A while back my car needed brakes. My husband replaced the front pads. All was well for a while. Then it started bouncing a little when I would stop. I told him and he said it probably needed the rotors turned. Ok. Time passed; the bouncing got worse. I mentioned it again; probably need to take it to a shop and have it fixed. Ok. More time passed; bouncing continued to get worse. I “mentioned it” again.
“All the places I called are backed up. I really need to get these brakes fixed. It’s starting to sound like it’s falling apart.”
“Well it’s because you’re riding your brakes.”
Now, I don’t know enough about how brakes work to know if that’s totally accurate or not. But it kinda irked me a little bit.
“I do not ‘ride my brakes.’ It’s just from all the stopping at red lights and stop signs in town. And all the people in front of me who like to stop just all of a sudden without any brake lights or blinkers or any warning at all. It is not my fault.”
The next week, last Friday, my pastor made a comment that I have not been able to forget. In his preaching, he was telling stories of a couple of fatal car accidents. He said,
“They had it all under control...until they didn’t.”
It absolutely took my breath away. And every time he repeated it, I lost my breath again.
“They had it all under control...until they didn’t.”
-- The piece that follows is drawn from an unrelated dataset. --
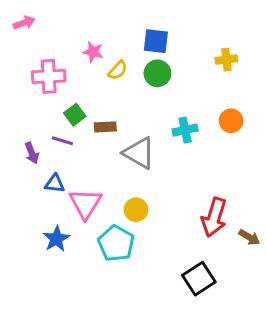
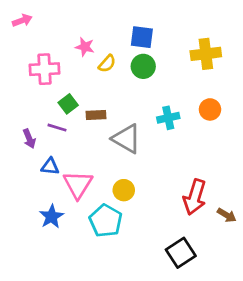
yellow cross: (226, 60) -> (206, 54), size x1.5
To me it was the most random statement, at the most random time. It didn’t seem to fit with anything else that happened during that service. But maybe it did. Maybe my mind was just on the dozen other things I had going on that day. How many times have I tried to do it all, get it all done, keep it all running smooth...riding my brakes to keep it all under control.
“They had it all under control...until they didn’t.”
What made it worse, these people had passengers in their vehicles at the time of their wreck. Some made it; some were injured; some didn’t survive.
I have never had the wind knocked out of me like that before, and I’m still not over it. I think I was already in the same shape my car was. I had let things go so long, I felt like I was about to fall apart. I needed repair before I took out me and whoever was just along for the ride. I need to learn new driving habits, and stop riding my brakes.